In deze zaak heeft het gerechtshof 's-Hertogenbosch op 8 november 2023 uitspraak gedaan in hoger beroep tegen een vonnis van de rechtbank Zeeland-West-Brabant, dat op 22 juni 2022 was gewezen. De verdachte was eerder veroordeeld voor meerdere feiten van valsheid in geschrift, waarbij hij opzettelijk gebruik had gemaakt van valse geschriften als ware deze echt en onvervalst. De rechtbank had de verdachte een taakstraf van 120 uren opgelegd, subsidiair 60 dagen hechtenis. De verdachte heeft hoger beroep ingesteld tegen dit vonnis.
Tijdens de zitting in hoger beroep heeft het hof kennisgenomen van de vordering van de advocaat-generaal, die heeft gevorderd dat het vonnis van de rechtbank zal worden bevestigd. De verdediging heeft verweren gevoerd met betrekking tot de bewezenverklaring en de opgelegde straf. Het hof heeft het beroep op de verbeterde lezing van de bewezenverklaring en de bewijsmiddelen overwogen en heeft de bewezenverklaring op enkele onderdelen verbeterd, zonder dat de verdachte in zijn verdedigingsbelang is geschaad.
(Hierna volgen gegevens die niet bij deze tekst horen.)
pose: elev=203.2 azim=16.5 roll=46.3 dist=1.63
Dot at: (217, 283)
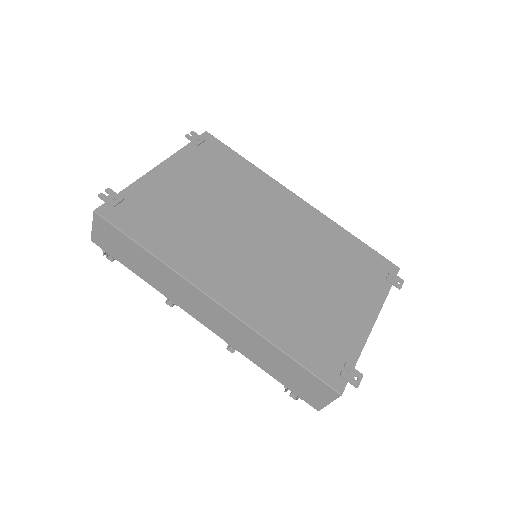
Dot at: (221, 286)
Het hof heeft geconcludeerd dat er geen aanleiding is om tot een ander oordeel te komen dan de rechtbank, zowel ten aanzien van de bewezenverklaring als de aard en omvang van de opgelegde straf. Het hof heeft het vonnis van de rechtbank bevestigd, met inachtneming van de verbeteringen in de bewezenverklaring en de bewijsmiddelen. De uitspraak is gedaan in tegenwoordigheid van de griffier en is openbaar uitgesproken op 8 november 2023.